Réfugiés maliens en Mauritanie : entre espoir de retour et peur d’un nouveau départ
Refugiés maliens à proximité d’un point d’eau dans un campement de fortune près de Doueinkara, à la frontière entre la Mauritanie et le Mali, photographiés fin avril 2026.

« Si les mercenaires russes quittent le Mali, nous pourrons enfin rentrer chez nous ». Dans les camps de réfugiés de Mauritanie, cette phrase revient comme un mantra chez ceux qui ont fui les violences dévastatrices au Mali. Mosso*, un ancien éleveur touareg de 57 ans originaire de Mopti, incarne cette lueur d’espoir fragile mais tenace. Après des années d’exil, il attend avec impatience le départ des paramilitaires russes de l’Africa Corps, dont l’arrivée a aggravé les tensions dans son pays.

Des civils pris en étau entre jihadistes et forces pro-gouvernementales

Les récentes offensives des rebelles du Front de libération de l’Azawad (FLA) et des groupes jihadistes affiliés à Al-Qaïda, comme le Groupe de soutien à l’islam et aux musulmans (Jnim), ont porté un coup dur à la junte malienne dirigée par Assimi Goïta. Ces attaques, qui ont provoqué la mort de hauts responsables militaires, dont le ministre de la Défense, ont aussi laissé des traces indélébiles chez les populations civiles.

Depuis l’intervention des forces russes en soutien à l’armée malienne, les exactions se sont multipliées. Des villages entiers ont été rasés, des hommes enlevés ou exécutés sous les yeux de leurs familles. Mosso se souvient avec douleur du jour où son frère a été abattu par des mercenaires russes, devant son fils alors âgé de 14 ans. « Goïta est responsable de tout cela. C’est lui qui a fait venir ces hommes chez nous », accuse-t-il, assis sous une tente de fortune dans la région mauritanienne de Fassala.

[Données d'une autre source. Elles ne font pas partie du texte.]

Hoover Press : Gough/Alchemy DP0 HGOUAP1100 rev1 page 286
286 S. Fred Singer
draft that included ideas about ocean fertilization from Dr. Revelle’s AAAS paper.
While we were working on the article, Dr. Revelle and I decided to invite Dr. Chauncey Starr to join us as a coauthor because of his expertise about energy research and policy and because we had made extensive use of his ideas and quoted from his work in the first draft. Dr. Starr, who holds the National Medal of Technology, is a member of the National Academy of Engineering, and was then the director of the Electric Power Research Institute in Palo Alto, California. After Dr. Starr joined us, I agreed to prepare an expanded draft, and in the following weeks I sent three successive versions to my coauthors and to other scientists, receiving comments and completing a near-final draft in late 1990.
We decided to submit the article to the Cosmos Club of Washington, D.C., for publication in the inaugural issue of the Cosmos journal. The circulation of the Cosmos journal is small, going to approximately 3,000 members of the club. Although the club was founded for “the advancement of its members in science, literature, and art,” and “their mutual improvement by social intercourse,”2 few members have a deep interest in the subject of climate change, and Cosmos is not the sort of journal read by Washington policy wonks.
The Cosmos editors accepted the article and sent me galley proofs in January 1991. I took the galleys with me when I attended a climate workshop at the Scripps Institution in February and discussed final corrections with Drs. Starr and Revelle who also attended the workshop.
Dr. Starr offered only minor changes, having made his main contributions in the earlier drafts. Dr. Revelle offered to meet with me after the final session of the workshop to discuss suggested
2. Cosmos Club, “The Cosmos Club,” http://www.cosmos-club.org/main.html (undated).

Un camp de Mbera saturé et des ressources sous tension

Avec plus de 300 000 Maliens réfugiés en Mauritanie depuis 2012, la pression sur les ressources locales devient insoutenable. Le camp de Mbera, qui accueille à lui seul 120 000 personnes, illustre cette réalité. Ahmed*, un Touareg de 35 ans, partage le même souhait que Mosso : le retour de la paix et la chute des militaires au pouvoir. « Wagner a tout empiré. Sans eux, notre pays ne serait pas dans cet état », confie-t-il.

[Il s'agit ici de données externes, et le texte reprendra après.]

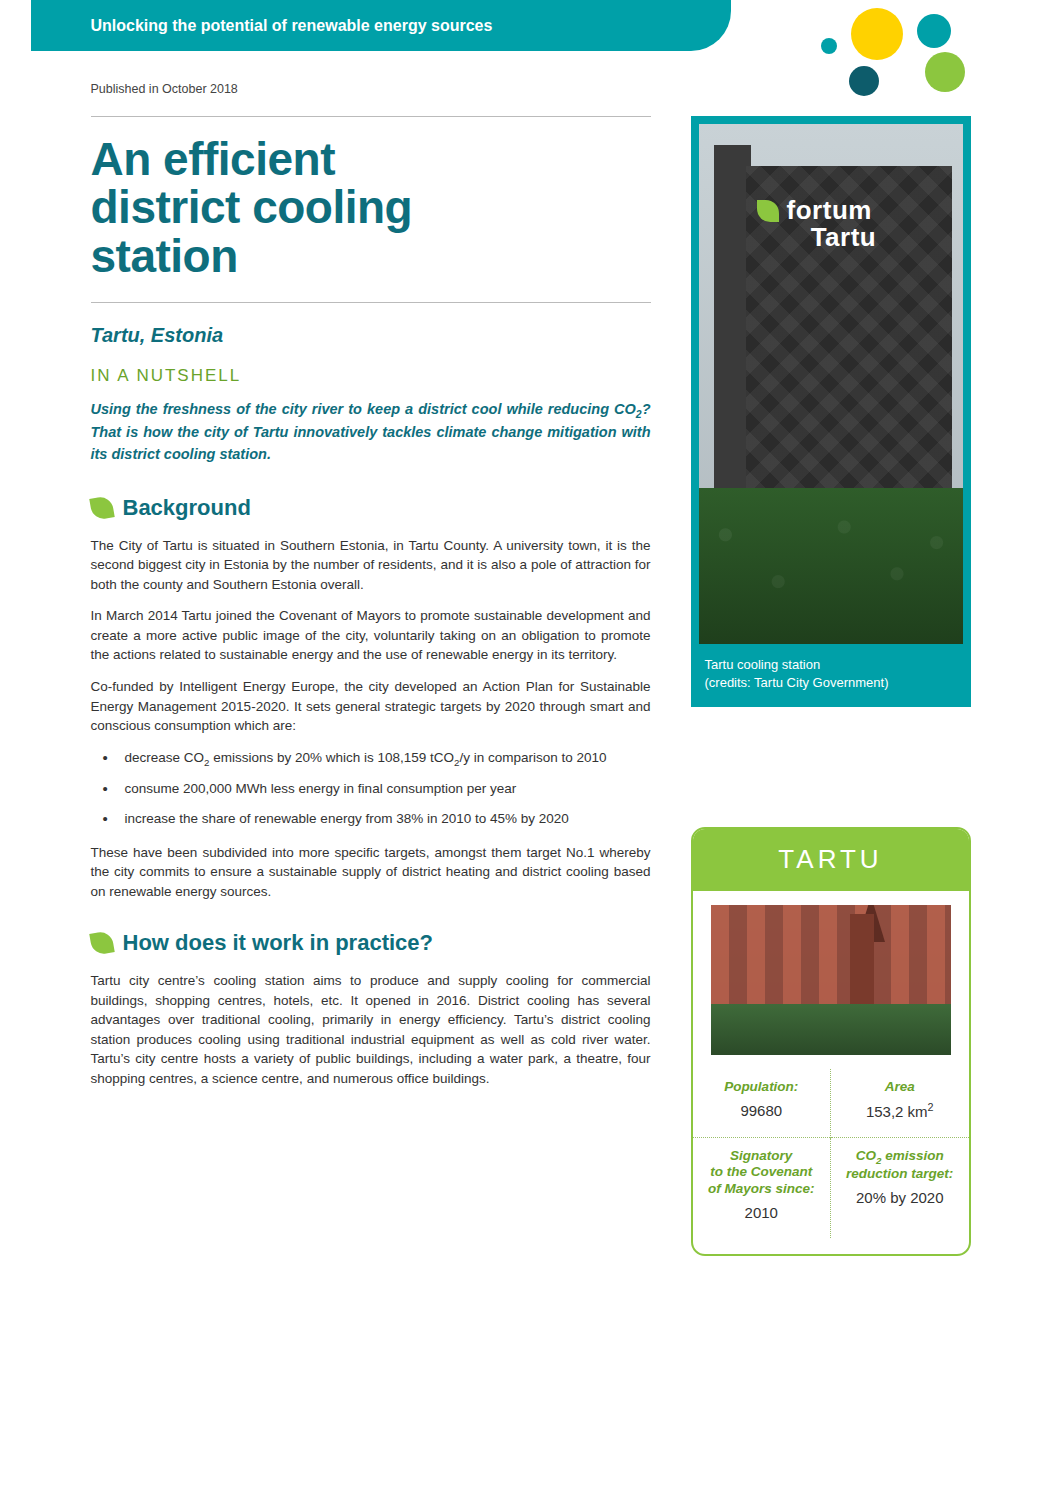Unlocking the potential of renewable energy sources
Published in October 2018
An efficient
district cooling
station
Tartu, Estonia
IN A NUTSHELL
Using the freshness of the city river to keep a district cool while reducing CO2? That is how the city of Tartu innovatively tackles climate change mitigation with its district cooling station.
Background
The City of Tartu is situated in Southern Estonia, in Tartu County. A university town, it is the second biggest city in Estonia by the number of residents, and it is also a pole of attraction for both the county and Southern Estonia overall.
In March 2014 Tartu joined the Covenant of Mayors to promote sustainable development and create a more active public image of the city, voluntarily taking on an obligation to promote the actions related to sustainable energy and the use of renewable energy in its territory.
Co-funded by Intelligent Energy Europe, the city developed an Action Plan for Sustainable Energy Management 2015-2020. It sets general strategic targets by 2020 through smart and conscious consumption which are:
decrease CO2 emissions by 20% which is 108,159 tCO2/y in comparison to 2010
consume 200,000 MWh less energy in final consumption per year
increase the share of renewable energy from 38% in 2010 to 45% by 2020
These have been subdivided into more specific targets, amongst them target No.1 whereby the city commits to ensure a sustainable supply of district heating and district cooling based on renewable energy sources.
How does it work in practice?
Tartu city centre’s cooling station aims to produce and supply cooling for commercial buildings, shopping centres, hotels, etc. It opened in 2016. District cooling has several advantages over traditional cooling, primarily in energy efficiency. Tartu’s district cooling station produces cooling using traditional industrial equipment as well as cold river water. Tartu’s city centre hosts a variety of public buildings, including a water park, a theatre, four shopping centres, a science centre, and numerous office buildings.
fortum
Tartu
Tartu cooling station
(credits: Tartu City Government)
TARTU
| Population: 99680 | Area 153,2 km 2 |
| Signatory to the Covenant of Mayors since: 2010 | CO 2 emission reduction target: 20% by 2020 |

Pourtant, tous ne partagent pas cet optimisme. Abdallah*, un réfugié touareg de 77 ans, exprime ses craintes face à l’alliance entre le FLA et les jihadistes du Jnim. « Pour moi, le Jnim est un mouvement terroriste. Leur idéologie n’a rien à voir avec la nôtre, celle de musulmans modérés et pacifiques », déclare-t-il. Les blocus imposés par les groupes armés depuis octobre 2023 ont déjà provoqué l’arrivée de près de 14 000 nouveaux réfugiés, majoritairement des femmes et des enfants.

La Mauritanie, un havre de stabilité menacé par la crise

Alors que le Sahel est devenu un foyer mondial des violences jihadistes, la Mauritanie se distingue par sa stabilité relative. Pourtant, l’afflux massif de Maliens commence à peser sur les pâturages, les ressources en eau et les services publics. Cheikhna Ould Abdallahi, maire de Fassala où 70 000 réfugiés ont trouvé asile, s’inquiète de l’intensification des combats au Mali. « Les tensions sur les ressources sont réelles et risquent de s’aggraver », alerte-t-il.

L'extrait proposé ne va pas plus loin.